The World’s Most Difficult Books – No Place on Earth, Part 3

September 3, 2012

Welcome back to my reread of the Guardian’s list of the world’s most difficult books. Previous entries can be found here. This is the third part of the No Place on Earth review in which I’ll be tackling pages 25-50.

What happens:

When we left them, Kleist and von Gunderrode were both attending an afternoon tea party, neither of them particularly enjoying it. They are aware of each other, sensing a kindred spirit, but have made no move to speak.

In pages 25-50, Kleist eavesdrops on a conversation between von Gunderrode and Clemens Bretano, the brother of her friend Bettine in which they discuss von Gunderrode’s character. This causes Kleist to reflect on his own relationship with his ex-fiancée Wilhelmine and how he did not have romantic feelings for her. He notes that he has a bad habit of reflecting on the past, or looking to the future rather than living in the present. Despite his sharing his dreams of death with his fiancé, they shared no emotional intimacy. Once again, Kleist touches on his feelings of depression and the choice he faces of allowing it to overpower him, or to deal with it and live a hum-drum boring existence.

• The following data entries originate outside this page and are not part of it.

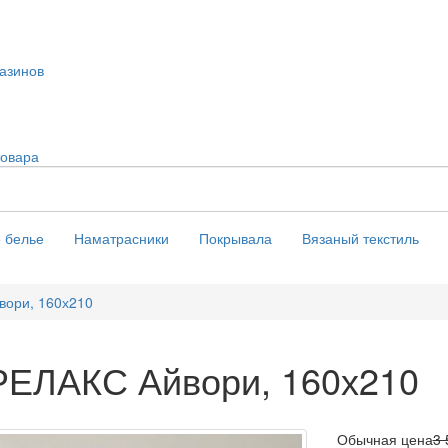
азинов
товара
 белье
Наматрасники
Покрывала
Вязаный текстиль
вори, 160х210
РЕЛАКС Айвори, 160х210
Обычная цена
3 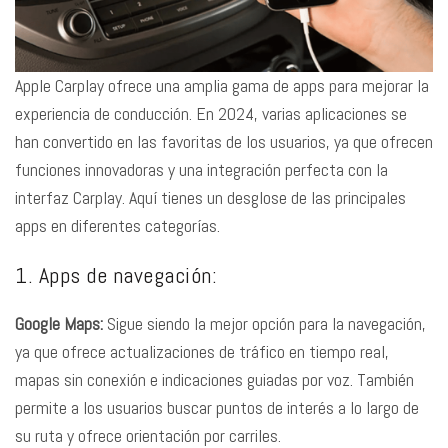
Apple Carplay ofrece una amplia gama de apps para mejorar la
experiencia de conducción. En 2024, varias aplicaciones se
han convertido en las favoritas de los usuarios, ya que ofrecen
funciones innovadoras y una integración perfecta con la
interfaz Carplay. Aquí tienes un desglose de las principales
apps en diferentes categorías.
1. Apps de navegación:
Google Maps:
Sigue siendo la mejor opción para la navegación,
ya que ofrece actualizaciones de tráfico en tiempo real,
mapas sin conexión e indicaciones guiadas por voz. También
permite a los usuarios buscar puntos de interés a lo largo de
su ruta y ofrece orientación por carriles.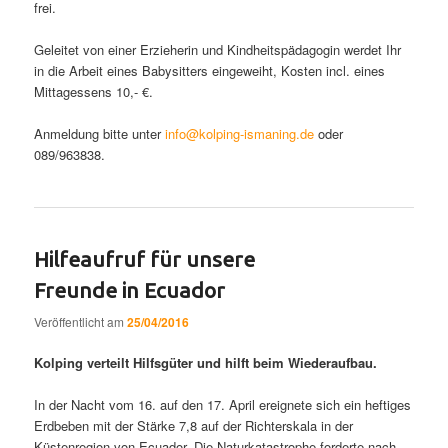
frei.
Geleitet von einer Erzieherin und Kindheitspädagogin werdet Ihr
in die Arbeit eines Babysitters eingeweiht, Kosten incl. eines
Mittagessens 10,- €.
Anmeldung bitte unter
info@kolping-ismaning.de
oder
089/963838.
Hilfeaufruf für unsere
Freunde in Ecuador
Veröffentlicht am
25/04/2016
Kolping verteilt Hilfsgüter und hilft beim Wiederaufbau.
In der Nacht vom 16. auf den 17. April ereignete sich ein heftiges
Erdbeben mit der Stärke 7,8 auf der Richterskala in der
Küstenregion von Ecuador. Die Naturkatastrophe forderte nach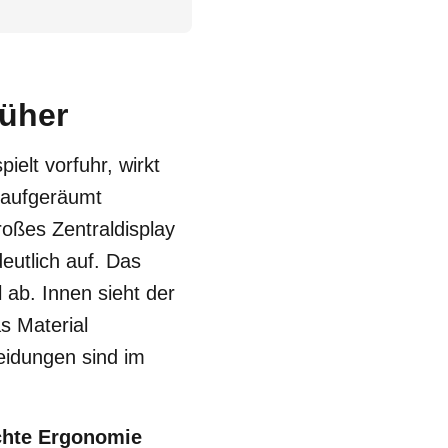
rüher
elt vorfuhr, wirkt
n aufgeräumt
roßes Zentraldisplay
eutlich auf. Das
 ab. Innen sieht der
s Material
leidungen sind im
chte Ergonomie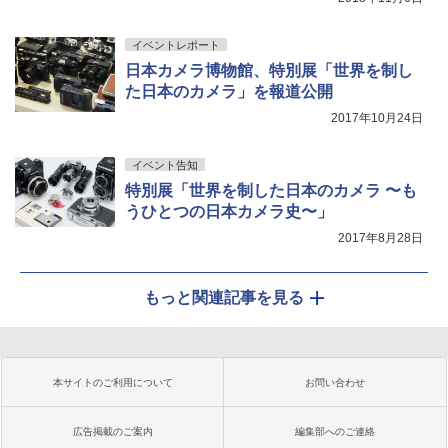
イベントレポート
日本カメラ博物館、特別展「世界を制し
た日本のカメラ」を報道公開
2017年10月24日
イベント告知
特別展「世界を制した日本のカメラ 〜も
うひとつの日本カメラ史〜」
2017年8月28日
もっと関連記事を見る
本サイトのご利用について
お問い合わせ
広告掲載のご案内
編集部へのご連絡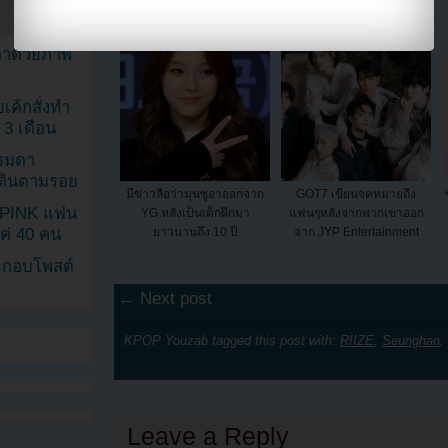
แล้ว!!
ตาด้วยภาพ
เค้กสั่งทำ
 3 เดือน
รรมดา
ดเดินตามรอย
มีข่าวลือว่ามุนซูอาออกจาก
GOT7 เขียนจดหมายถึง
KPINK แฟน
YG หลังเป็นเด็กฝึกมา
แฟนๆหลังจากพวกเขาออก
ยาวนานถึง 10 ปี
จาก JYP Entertainment
แค่ 40 คน
ระกอบโพสต์
← Next post
KPOP Youzab tagged this post with:
RIIZE
,
Seunghan
,
Leave a Reply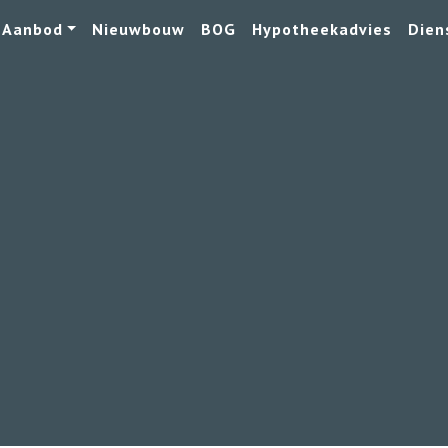
Aanbod
Nieuwbouw
BOG
Hypotheekadvies
Dien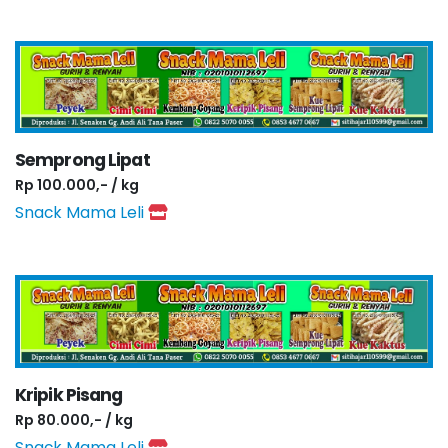
Semprong Lipat
Rp 100.000,- / kg
Snack Mama Leli
Kripik Pisang
Rp 80.000,- / kg
Snack Mama Leli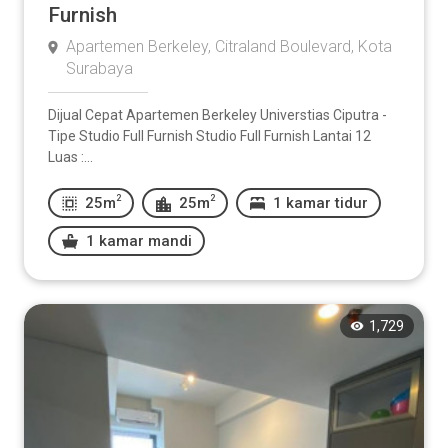
Furnish
Apartemen Berkeley, Citraland Boulevard, Kota
Surabaya
Dijual Cepat Apartemen Berkeley Universtias Ciputra -
Tipe Studio Full Furnish Studio Full Furnish Lantai 12
Luas :...
2
2
25m
25m
1 kamar tidur
1 kamar mandi
1,729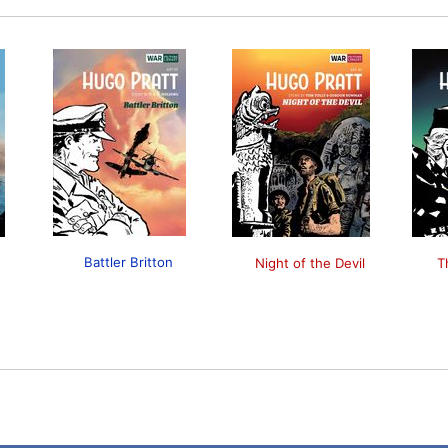
Battler Britton
Night of the Devil
T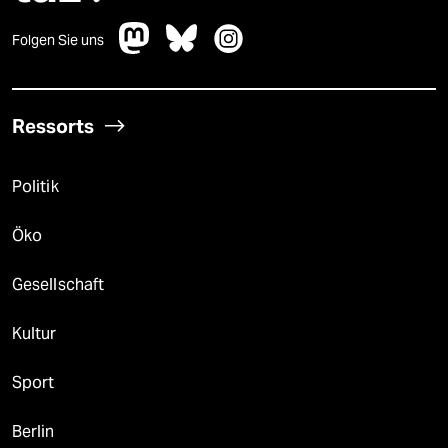
Folgen Sie uns
Ressorts
Politik
Öko
Gesellschaft
Kultur
Sport
Berlin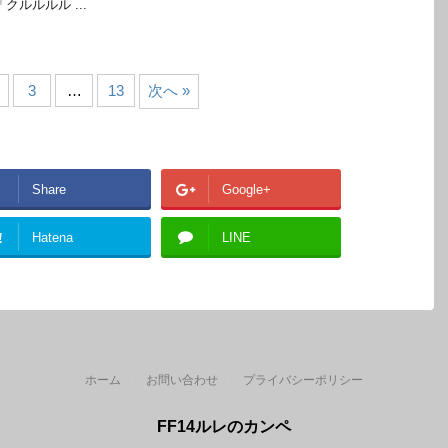
クルルルル ...
3
…
13
次へ »
Share
Google+
!
Hatena
LINE
ホーム
お問い合わせ
プライバシーポリシー
FF14ルレのカンペ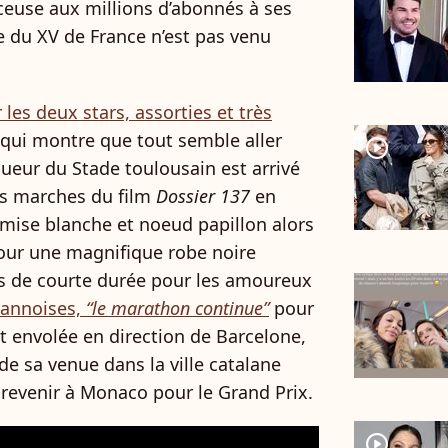
nceuse aux millions d’abonnés à ses
e du XV de France n’est pas venu
es deux stars, assorties et très
 qui montre que tout semble aller
player2
oueur du Stade toulousain est arrivé
es marches du film
Dossier 137
en
emise blanche et noeud papillon alors
pour une magnifique robe noire
s de courte durée pour les amoureux
 cannoises,
“le marathon continue”
pour
st envolée en direction de Barcelone,
 de sa venue dans la ville catalane
e revenir à Monaco pour le Grand Prix.
player2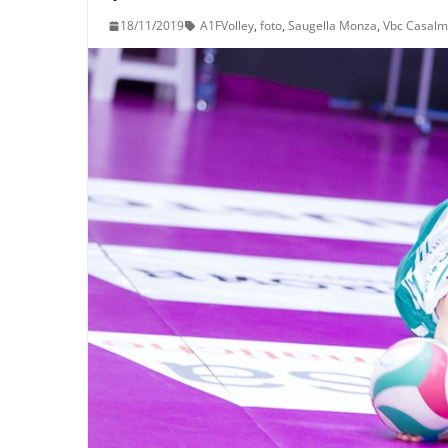
18/11/2019
A1FVolley
,
foto
,
Saugella Monza
,
Vbc Casalm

Kleist is distracted by his friend Wedekind from falling into a panic attack. To distract him, they talk about Friedrich von Savigny, a man to whom, in Kleist’s opinion, everything in life falls easily. He thinks of an as-yet unwritten work which will offer a damning critique of his society.

They break for tea which leads into a von Gunderrode section. She, also, thinks of von Savigny, to whom she was once engaged to be married, and who is now married to her friend Gunda. Von Gunderrode feels as if the three of them are involved in a relationship, although in her view it is not she who is the third party, but the legally married Gunde. She discusses her writing with Clemens, saying that she writes what she feels as truth and expresses her feelings through writing. She speaks of these feelings as being loneliness and a sense of not belonging, but notes that her readers have not connected the feelings expressed in her poetry as being her own feelings. As she looks around the party, it becomes apparent to her that Kleist is looking isolated, that nobody other than Wedekind is making any attempt to draw him into the conversation.

Switching back to Kleist, he thinks on his friendship with Wedekind and how the latter’s care had helped him recover after his most recent nervous breakdown. Kleist makes it clear that despite the treatment, he still has suicidal feelings, and determines to end his own life.

As von Gunderrode walks across the room, a knife is let fall from her bag, which catches Kleist’s attention. He hands it back to her and notice that her friends are concerned that she always has it with her. Kleist’s friend, Wedekind, wishes to confiscate it as a threat to life, but von Gunderrode firmly but politely refuses. She thinks again about her relationship with von Savigny as is frustrated that in his eyes she should not approach him as intimately as she would like.

She sees Savigny start a conversation with Kleist and feels she must intervene as Kleist may be upset by Savigny. She approaches and they start to speak.


So, finally, our two protagonists speak! What strikes me most about their thoughts is that both value expressing their emotions through writing, although at this point von Kleist seems to be suffering writer’s block. Both are prey to deep, dark thoughts and have active thoughts of suicide.

During these pages both Kleist and von Gunderrode express frustrations with the expectations that society puts on them; Kleist is embarrassed by his inability to share intimacy with his fiancée as would be expected (an indication of his homosexuality as many scholars believe?), Gunderrode by being denied the right to express her feelings for Savigny publicly because he is married. In both cases they seem to experience this as almost a physical dissociation from the place they find themselves in.

This novel was first published in 1979, a time when Christa Wolf was feeling increasingly frustrated by the situation in the former East Germany. She was particularly affected by the revoking of the citizenship of writer Wolf Biermann a year or so prior to writing this book. The themes of literature and society and dissatisfaction with one’s society are beginning to come through here.